Comparison Guide

How dynaris compares to other state-space / Kalman filter libraries.

Feature

dynaris

dynamax

statsmodels

filterpy

pykalman

Backend

JAX

JAX

NumPy/Cython

NumPy

NumPy

GPU/TPU

Yes

Yes

No

No

No

JIT compilation

Yes

Yes

No

No

No

Autodiff (gradients)

Yes (full)

Yes

Limited

No

No

Kalman filter

Yes

Yes

Yes

Yes

Yes

RTS smoother

Yes

Yes

Yes

Yes

Yes

Extended KF

Yes

Yes

No

Yes

No

Unscented KF

Yes

Yes

No

Yes

No

Particle filter

Yes

Yes (via Blackjax)

No

Yes

No

Hamilton filter

Yes

Yes

Yes

No

No

DLM components

Yes (6 types)

No

Yes (via UnobservedComponents)

No

No

Model composition (+)

Yes

No

No

No

No

Dynamic Factor Models

Yes

No

Yes

No

No

Bayesian (MCMC)

Yes (NumPyro)

No (manual)

No

No

No

MLE estimation

Yes (JAX grad)

Yes

Yes (scipy)

No

Yes (EM only)

EM estimation

Yes

Yes

No

No

Yes

Batch (vmap)

Yes

Yes

No

No

No

Missing data

Yes (NaN)

Yes

Yes

Manual

No

Forecast

Yes

Yes

Yes

Manual

No

Plotting

Yes (matplotlib)

No

Yes

No

No

pandas integration

Yes

No

Yes

No

No

When to use dynaris

  • You want composable DLM components (trend + seasonal + regression via +)

  • You need gradient-based optimization through the filter (MLE, Bayesian)

  • You want GPU/TPU acceleration for large-scale or batch inference

  • You need nonlinear filters (EKF, UKF, particle) alongside linear DLMs

  • You want regime-switching models with the Hamilton filter

  • You need Bayesian estimation with NUTS/HMC via NumPyro

When to use alternatives

  • dynamax: If you want a general-purpose JAX state-space library with more model types (HMMs, LDS) and variational inference.
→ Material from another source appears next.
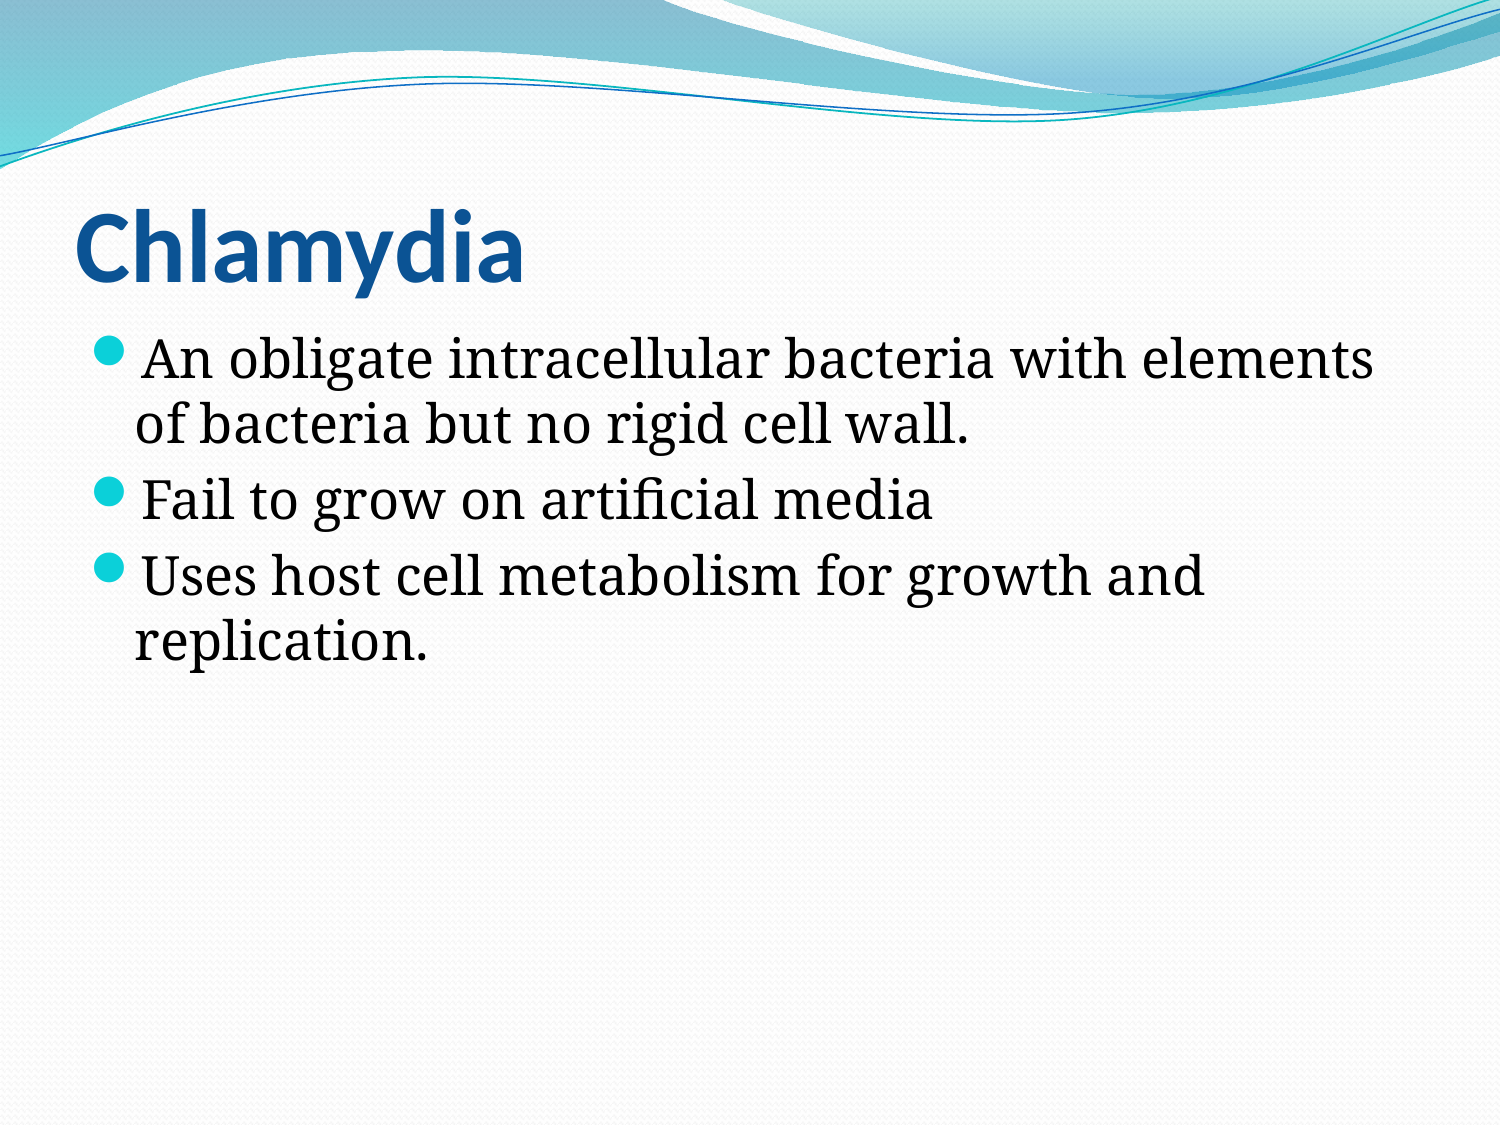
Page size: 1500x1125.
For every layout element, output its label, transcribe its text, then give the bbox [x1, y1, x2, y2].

  • statsmodels: If you need a mature, well-tested library with extensive econometric functionality and don’t need GPU/autodiff.

  • filterpy: If you need a lightweight, NumPy-only library for real-time tracking applications (robotics, navigation).

  • pykalman: If you need a simple EM-based Kalman filter with minimal dependencies and don’t need nonlinear filters or GPU.